Bekele left it late to hit the lead, overtaking countryman Birhanu Legese on the 38th kilometre before hitting top speed as he chased the world record of 2:01:39 set in Berlin last year by Kenyan Eliud Kipchoge.
Bekele was more than a minute behind the world record time with 10 kilometres to go, but finished in a flurry to better his personal best of 2:03:03 set at the 2016 Berlin Marathon.
Legese finished second with fellow Ethiopian Sisay Lemma in third.
Ashete Bekere, also from Ethiopia, was the fastest of the women, finishing just eight seconds ahead of countrywoman Mare Dibaba in a time of 2:20:14, highlighting the African nation's dominance in the sport.
Bekere and Dibaba were elbow to elbow as they ran through the Brandenburg Gate with just a few hundred metres to go, before Bekere pulled away with the finish line in sight.
Bekele was more than a minute behind the world record time with 10 kilometres to go, but finished in a flurry to better his personal best of 2:03:03 set in 2016.
Bekele put his slow start down to a hamstring complaint.
“I felt something in my hamstring early on and of course I am coming back from injury, I was still in rehab two or three months ago,” he said.
“My preparation wasn't 100 percent.

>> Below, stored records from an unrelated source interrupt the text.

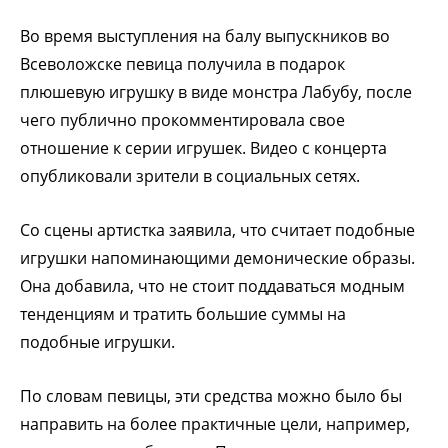
Во время выступления на балу выпускников во
Всеволожске певица получила в подарок
плюшевую игрушку в виде монстра Лабубу, после
чего публично прокомментировала свое
отношение к серии игрушек. Видео с концерта
опубликовали зрители в социальных сетях.
Со сцены артистка заявила, что считает подобные
игрушки напоминающими демонические образы.
Она добавила, что не стоит поддаваться модным
тенденциям и тратить большие суммы на
подобные игрушки.
По словам певицы, эти средства можно было бы
направить на более практичные цели, например,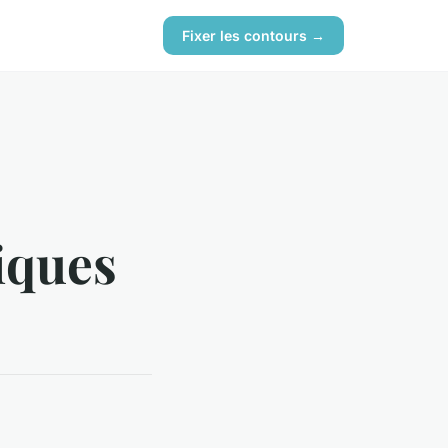
Fixer les contours →
iques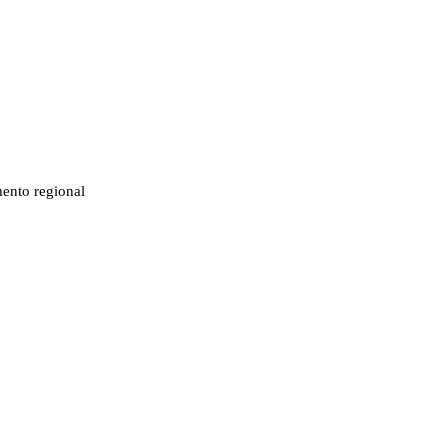
mento regional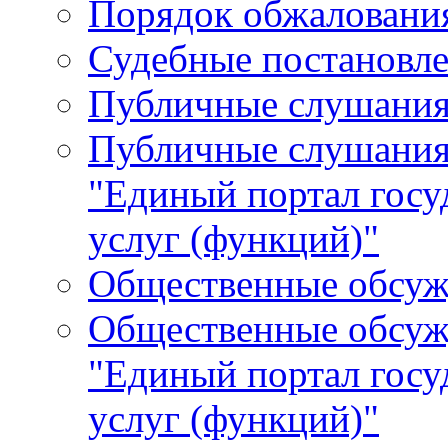
Порядок обжалования
Судебные постановле
Публичные слушани
Публичные слушания
"Единый портал гос
услуг (функций)"
Общественные обсуж
Общественные обсуж
"Единый портал гос
услуг (функций)"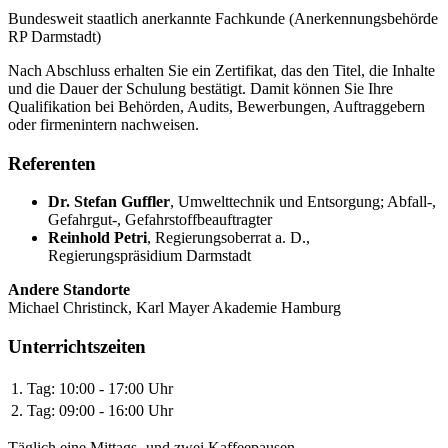
Bundesweit staatlich anerkannte Fachkunde (Anerkennungsbehörde
RP Darmstadt)
Nach Abschluss erhalten Sie ein Zertifikat, das den Titel, die Inhalte
und die Dauer der Schulung bestätigt. Damit können Sie Ihre
Qualifikation bei Behörden, Audits, Bewerbungen, Auftraggebern
oder firmenintern nachweisen.
Referenten
Dr. Stefan Guffler
,
Umwelttechnik und Entsorgung; Abfall-,
Gefahrgut-, Gefahrstoffbeauftragter
Reinhold Petri
,
Regierungsoberrat a. D.,
Regierungspräsidium Darmstadt
Andere Standorte
Michael Christinck, Karl Mayer Akademie Hamburg
Unterrichtszeiten
1. Tag:
10:00 - 17:00 Uhr
2. Tag:
09:00 - 16:00 Uhr
Täglich eine Mittags- und zwei Kaffeepausen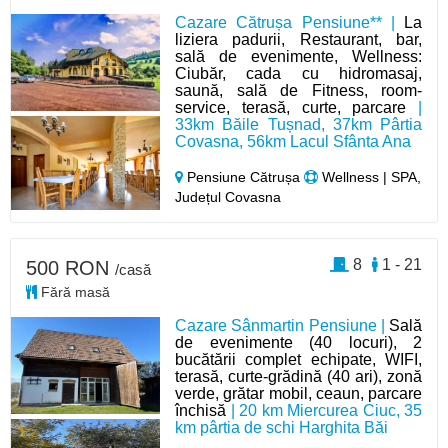
Cazare Cătrușa Pensiune** |
La
liziera padurii, Restaurant, bar,
sală de evenimente, Wellness:
Ciubăr, cada cu hidromasaj,
saună, sală de Fitness, room-
service, terasă, curte, parcare
|
33km Băile Tușnad, 37km Pârtia
Covasna, 56km Lacul Sfânta Ana
Pensiune Cătrușa
Wellness | SPA,
Județul Covasna
8
1 - 21
500 RON
/casă
Fără masă
Cazare Sânmartin Pensiune |
Sală
de evenimente (40 locuri), 2
bucătării complet echipate, WIFI,
terasă, curte-grădină (40 ari), zonă
verde, grătar mobil, ceaun, parcare
închisă
| 20 km Miercurea Ciuc, 35
km pârtia de schi Harghita Băi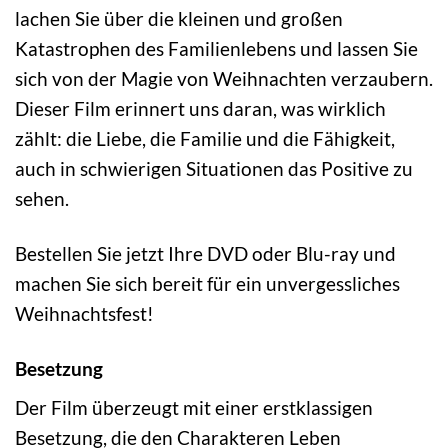
lachen Sie über die kleinen und großen
Katastrophen des Familienlebens und lassen Sie
sich von der Magie von Weihnachten verzaubern.
Dieser Film erinnert uns daran, was wirklich
zählt: die Liebe, die Familie und die Fähigkeit,
auch in schwierigen Situationen das Positive zu
sehen.
Bestellen Sie jetzt Ihre DVD oder Blu-ray und
machen Sie sich bereit für ein unvergessliches
Weihnachtsfest!
Besetzung
Der Film überzeugt mit einer erstklassigen
Besetzung, die den Charakteren Leben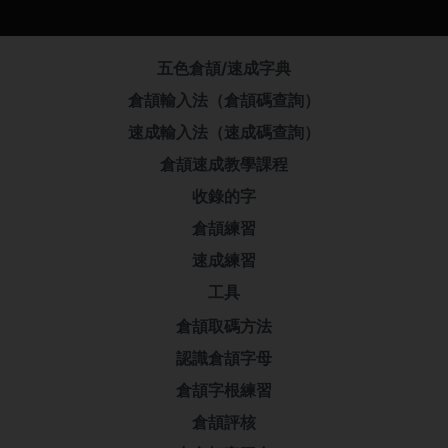
五色倉頡/速成字典
倉頡輸入法（倉頡碼查詢）
速成輸入法（速成碼查詢）
倉頡速成教學課程
收錄的字
倉頡練習
速成練習
工具
倉頡取碼方法
認識倉頡字母
倉頡字根練習
倉頡評核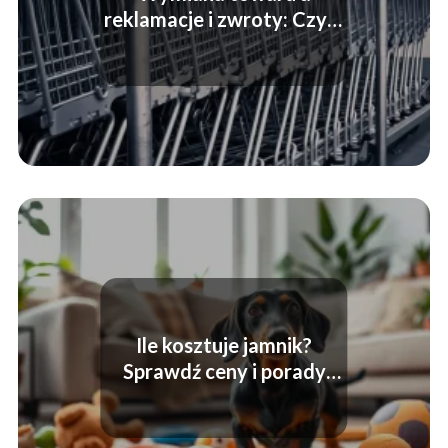
reklamacje i zwroty: Czym
się różnią?
Ile kosztuje jamnik?
Sprawdź ceny i porady
przed zakupem!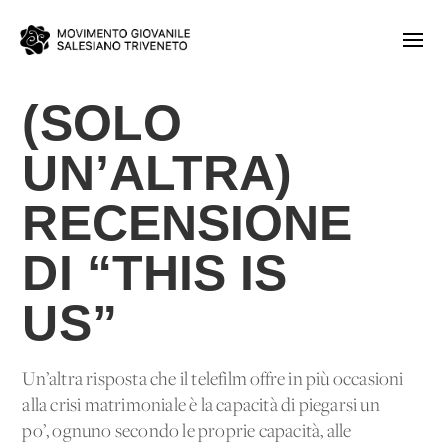
(SOLO
UN’ALTRA)
RECENSIONE
DI “THIS IS
US”
Un’altra risposta che il telefilm offre in più occasioni
alla crisi matrimoniale è la capacità di piegarsi un
po’, ognuno secondo le proprie capacità, alle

I feel sorry to have missed the world record, it is painful.
“I'm not lucky, but I know my potential and I know I can do this.”
Women's winner Bekere was thrilled with her victory, saying she put her performance down to intuition rather than tactics.
“I am especially delighted to have managed it. I didn't prepare especially for this race, tactics wise, I just ran my own race today.”
While Bekele was favourite for the men's event, women's pre-race favourite Gladys Cherono left in tears with half of the course completed due to an apparent muscle problem.